#### Request
Locate each line in the records that contains the string "ensureBallSupply", and copy those lines.

#### Record extracts

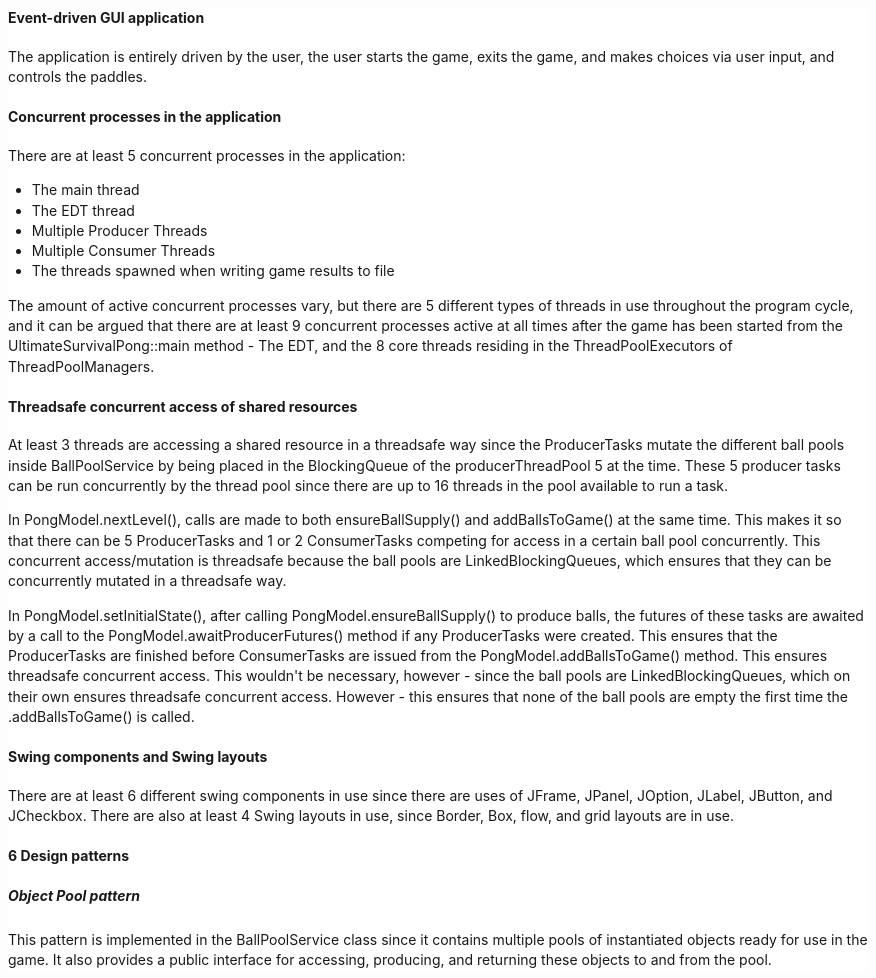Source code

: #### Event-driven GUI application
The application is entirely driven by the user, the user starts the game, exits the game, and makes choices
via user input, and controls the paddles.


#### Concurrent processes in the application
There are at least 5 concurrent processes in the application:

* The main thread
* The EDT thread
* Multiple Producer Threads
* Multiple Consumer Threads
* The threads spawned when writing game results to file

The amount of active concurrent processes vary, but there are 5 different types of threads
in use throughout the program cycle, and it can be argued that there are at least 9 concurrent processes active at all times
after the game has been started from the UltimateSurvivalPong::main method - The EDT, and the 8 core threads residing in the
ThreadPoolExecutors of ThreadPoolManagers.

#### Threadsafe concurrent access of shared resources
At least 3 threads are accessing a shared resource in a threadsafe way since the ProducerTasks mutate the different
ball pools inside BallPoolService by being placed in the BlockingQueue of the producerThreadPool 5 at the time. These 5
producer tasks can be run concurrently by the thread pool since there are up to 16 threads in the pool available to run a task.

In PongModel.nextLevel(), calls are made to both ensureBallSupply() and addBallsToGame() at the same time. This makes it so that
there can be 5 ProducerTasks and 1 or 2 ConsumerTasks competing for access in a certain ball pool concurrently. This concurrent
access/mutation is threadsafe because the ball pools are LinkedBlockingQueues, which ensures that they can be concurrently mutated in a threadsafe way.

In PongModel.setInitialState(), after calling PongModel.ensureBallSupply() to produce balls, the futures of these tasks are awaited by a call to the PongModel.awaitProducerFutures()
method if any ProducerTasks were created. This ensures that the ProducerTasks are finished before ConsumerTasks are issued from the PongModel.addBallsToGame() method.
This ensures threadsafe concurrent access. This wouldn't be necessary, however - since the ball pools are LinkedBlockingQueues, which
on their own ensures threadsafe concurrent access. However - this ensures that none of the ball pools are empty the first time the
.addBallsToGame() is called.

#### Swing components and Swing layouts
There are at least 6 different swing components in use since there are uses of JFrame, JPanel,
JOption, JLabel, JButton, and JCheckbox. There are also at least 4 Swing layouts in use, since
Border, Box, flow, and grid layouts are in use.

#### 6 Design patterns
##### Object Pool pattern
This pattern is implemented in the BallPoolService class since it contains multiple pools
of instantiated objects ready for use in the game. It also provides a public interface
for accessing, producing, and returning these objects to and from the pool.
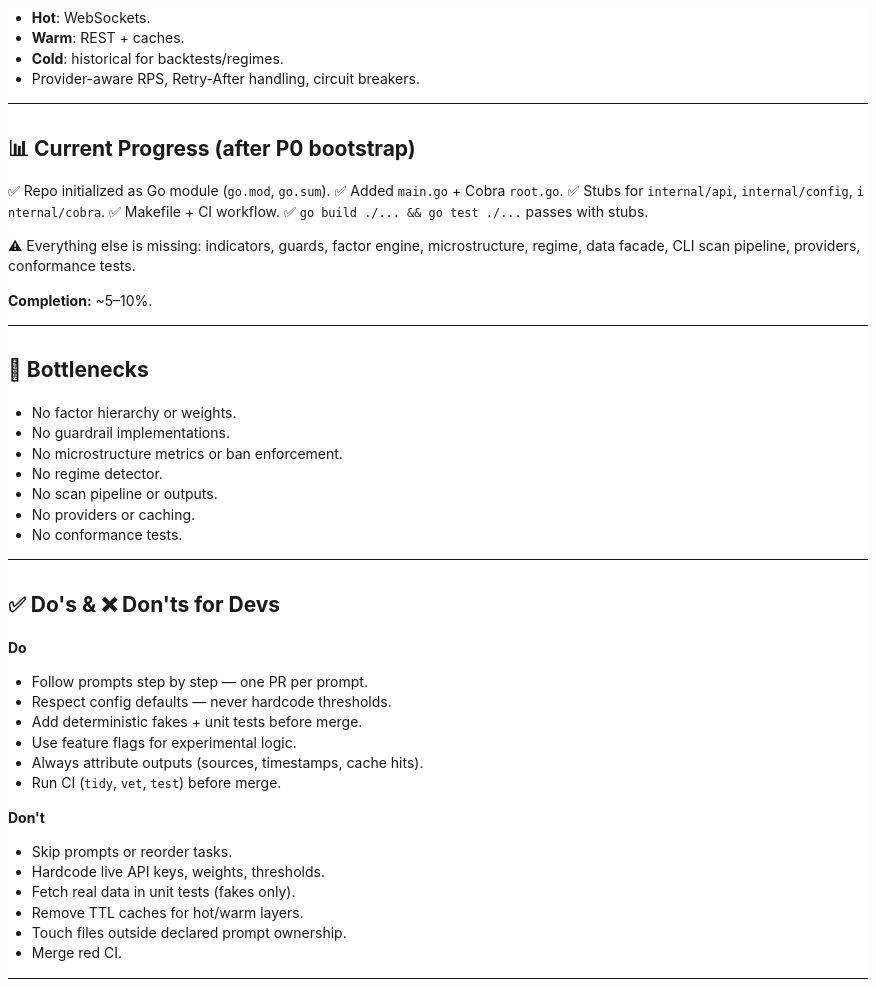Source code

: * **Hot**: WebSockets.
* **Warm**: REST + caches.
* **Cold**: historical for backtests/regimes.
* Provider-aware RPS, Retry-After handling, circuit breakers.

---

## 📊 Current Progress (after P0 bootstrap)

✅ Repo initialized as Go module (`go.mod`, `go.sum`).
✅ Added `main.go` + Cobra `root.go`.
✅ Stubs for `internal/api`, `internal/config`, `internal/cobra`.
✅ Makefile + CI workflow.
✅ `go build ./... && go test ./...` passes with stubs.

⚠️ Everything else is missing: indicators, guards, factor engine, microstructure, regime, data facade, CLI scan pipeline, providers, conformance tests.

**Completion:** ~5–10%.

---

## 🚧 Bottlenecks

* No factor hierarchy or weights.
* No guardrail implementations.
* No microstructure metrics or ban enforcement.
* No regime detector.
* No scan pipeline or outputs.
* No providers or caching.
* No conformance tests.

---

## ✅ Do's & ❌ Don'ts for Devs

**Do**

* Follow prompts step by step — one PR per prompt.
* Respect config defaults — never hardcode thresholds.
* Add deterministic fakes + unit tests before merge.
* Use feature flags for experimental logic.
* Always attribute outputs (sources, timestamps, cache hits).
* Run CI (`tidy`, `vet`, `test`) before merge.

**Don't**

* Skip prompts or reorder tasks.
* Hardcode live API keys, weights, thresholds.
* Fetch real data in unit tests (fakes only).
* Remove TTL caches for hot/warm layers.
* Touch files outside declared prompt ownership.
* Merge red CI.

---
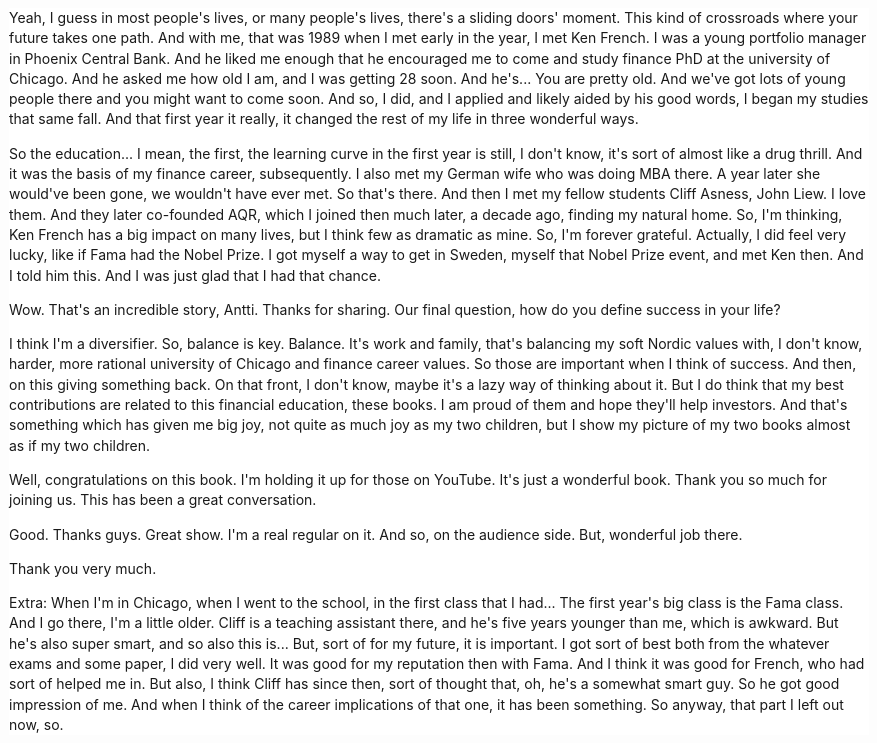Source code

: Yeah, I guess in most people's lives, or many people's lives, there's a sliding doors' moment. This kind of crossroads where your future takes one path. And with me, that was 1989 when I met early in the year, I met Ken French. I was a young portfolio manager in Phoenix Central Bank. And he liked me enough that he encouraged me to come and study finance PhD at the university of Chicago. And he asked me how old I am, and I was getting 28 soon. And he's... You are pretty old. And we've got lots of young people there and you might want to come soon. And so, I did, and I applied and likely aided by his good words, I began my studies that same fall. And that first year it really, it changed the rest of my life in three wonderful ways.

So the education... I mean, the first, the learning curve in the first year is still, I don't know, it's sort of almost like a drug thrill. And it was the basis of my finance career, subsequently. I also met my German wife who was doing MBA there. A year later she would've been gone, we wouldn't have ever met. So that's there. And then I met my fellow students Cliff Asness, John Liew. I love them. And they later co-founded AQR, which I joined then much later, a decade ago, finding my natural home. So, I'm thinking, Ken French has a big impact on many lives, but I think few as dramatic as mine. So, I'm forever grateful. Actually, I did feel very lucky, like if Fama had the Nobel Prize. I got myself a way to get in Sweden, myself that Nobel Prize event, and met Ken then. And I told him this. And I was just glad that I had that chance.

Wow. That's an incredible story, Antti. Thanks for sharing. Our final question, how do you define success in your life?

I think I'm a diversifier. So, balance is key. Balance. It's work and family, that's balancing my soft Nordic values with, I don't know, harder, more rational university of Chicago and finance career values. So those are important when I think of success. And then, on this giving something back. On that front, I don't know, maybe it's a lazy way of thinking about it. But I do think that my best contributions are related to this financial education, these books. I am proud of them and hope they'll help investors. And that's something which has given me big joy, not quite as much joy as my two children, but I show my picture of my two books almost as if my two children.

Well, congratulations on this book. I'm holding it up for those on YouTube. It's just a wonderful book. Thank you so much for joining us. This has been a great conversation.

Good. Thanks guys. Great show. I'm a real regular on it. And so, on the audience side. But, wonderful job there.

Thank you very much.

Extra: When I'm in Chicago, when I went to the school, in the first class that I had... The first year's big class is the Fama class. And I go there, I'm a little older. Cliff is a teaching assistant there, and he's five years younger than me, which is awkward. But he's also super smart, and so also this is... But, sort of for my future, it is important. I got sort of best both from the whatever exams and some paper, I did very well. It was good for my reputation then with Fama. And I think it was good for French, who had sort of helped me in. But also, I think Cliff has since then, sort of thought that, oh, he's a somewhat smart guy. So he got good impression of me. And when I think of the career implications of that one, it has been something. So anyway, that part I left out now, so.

#### Result
In PongModel.nextLevel(), calls are made to both ensureBallSupply() and addBallsToGame() at the same time. This makes it so that
In PongModel.setInitialState(), after calling PongModel.ensureBallSupply() to produce balls, the futures of these tasks are awaited by a call to the PongModel.awaitProducerFutures()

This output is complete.